**INPUT RECORDS:**
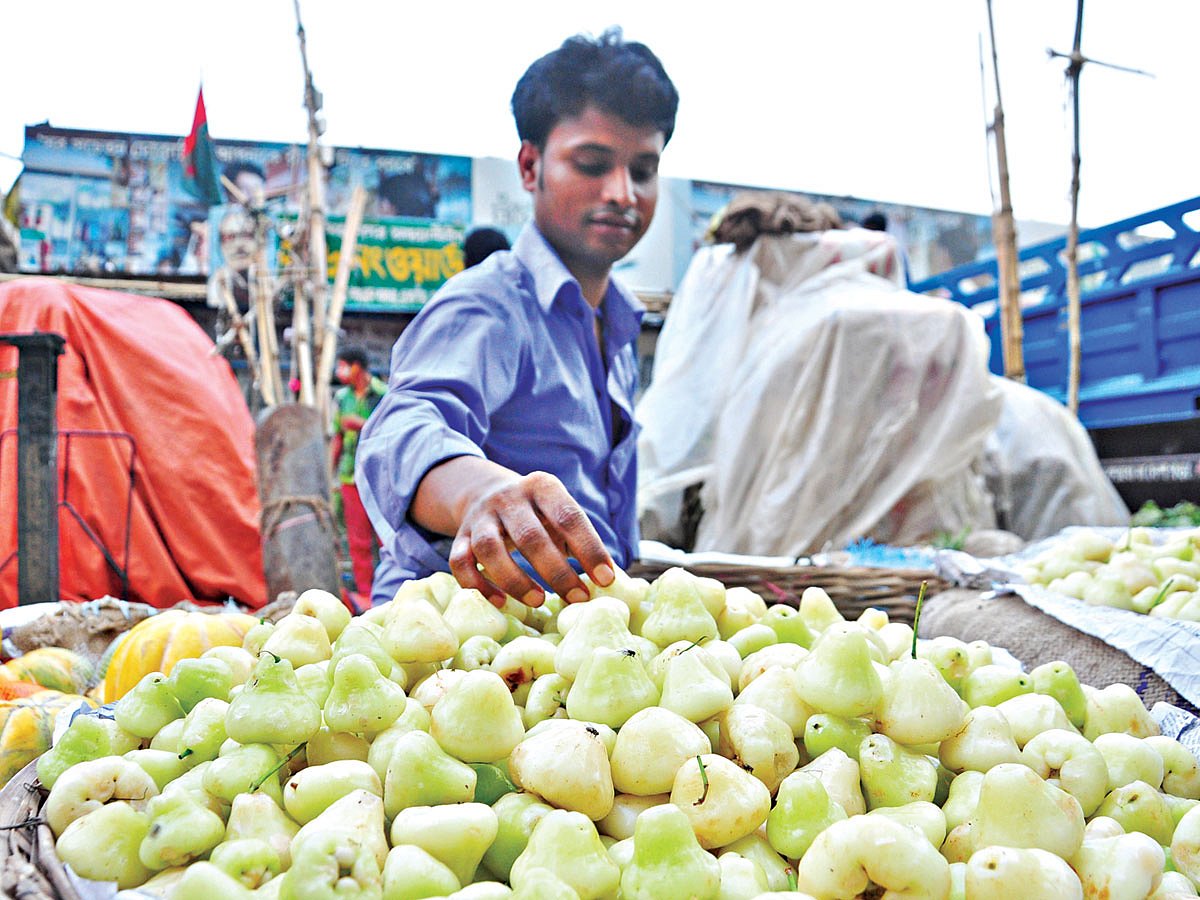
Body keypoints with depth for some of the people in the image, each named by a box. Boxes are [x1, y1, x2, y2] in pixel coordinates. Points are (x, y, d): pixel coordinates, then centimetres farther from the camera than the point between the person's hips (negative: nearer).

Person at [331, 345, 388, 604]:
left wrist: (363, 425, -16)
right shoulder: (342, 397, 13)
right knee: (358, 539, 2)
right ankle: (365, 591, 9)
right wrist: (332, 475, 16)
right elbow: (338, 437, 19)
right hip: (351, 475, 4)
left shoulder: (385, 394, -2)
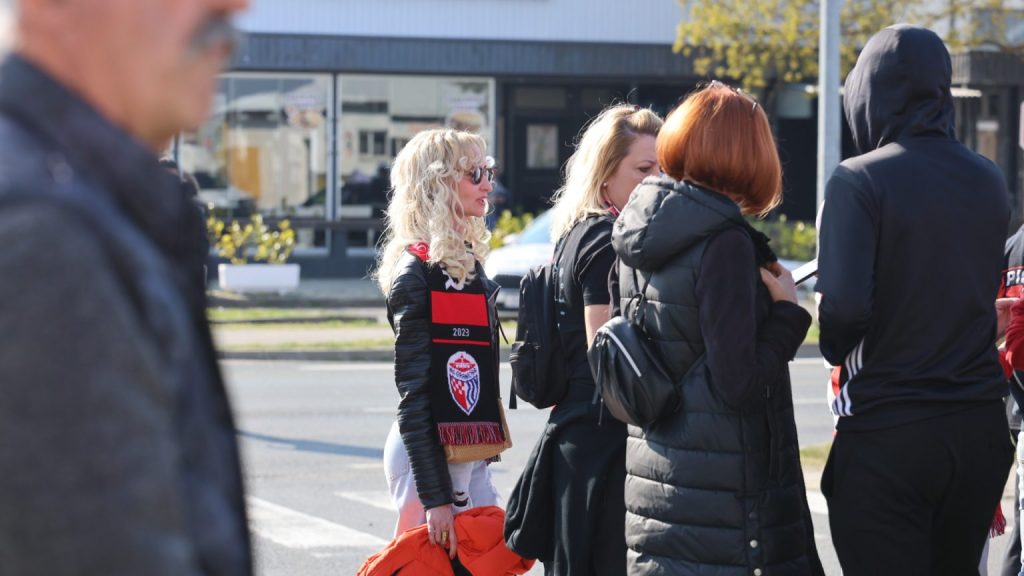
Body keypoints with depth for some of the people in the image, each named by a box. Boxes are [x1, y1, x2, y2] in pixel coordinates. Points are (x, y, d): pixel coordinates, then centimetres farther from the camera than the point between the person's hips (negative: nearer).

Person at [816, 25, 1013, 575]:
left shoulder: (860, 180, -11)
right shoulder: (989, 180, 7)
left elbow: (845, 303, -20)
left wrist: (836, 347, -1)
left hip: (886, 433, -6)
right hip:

**TASK DIRECTIONS:** Rewrite the lines above with "Person at" replaced by "Figure at" everywhere it occurs, keeping everything else the same. Omit the pictures from your answer.

**REPLY TO THE EXERCISE:**
Body keypoints with depth for some of the people in the image, each named by a box. Boxes are [x1, y1, x2, y2] in pixel coordinates. Points are (x, y, d): pixel coordinates, then centimetres farther from the camera than the point between the person's hips (negative: nearer).

Figure at [331, 345, 388, 604]:
left wrist: (363, 425, -16)
right shoulder: (342, 397, 13)
right knee: (358, 539, 2)
right ankle: (365, 591, 9)
right wrist: (332, 475, 16)
right elbow: (338, 437, 19)
right hip: (351, 475, 4)
left shoulder: (385, 394, -2)
Body keypoints with depth for some of the people in the image, each named by a box. Boxes are [x1, y1, x2, y2] in pixel coordinates. Points are (x, y, d): pixel coordinates, then centimetres farther from the camera than the point between the person's hips (negative: nearer).

Figure at [816, 25, 1013, 575]:
left shoulder: (860, 180, -11)
right shoulder: (989, 180, 7)
left elbow: (845, 303, -20)
left wrist: (836, 347, -1)
left hip: (886, 433, -6)
right hip:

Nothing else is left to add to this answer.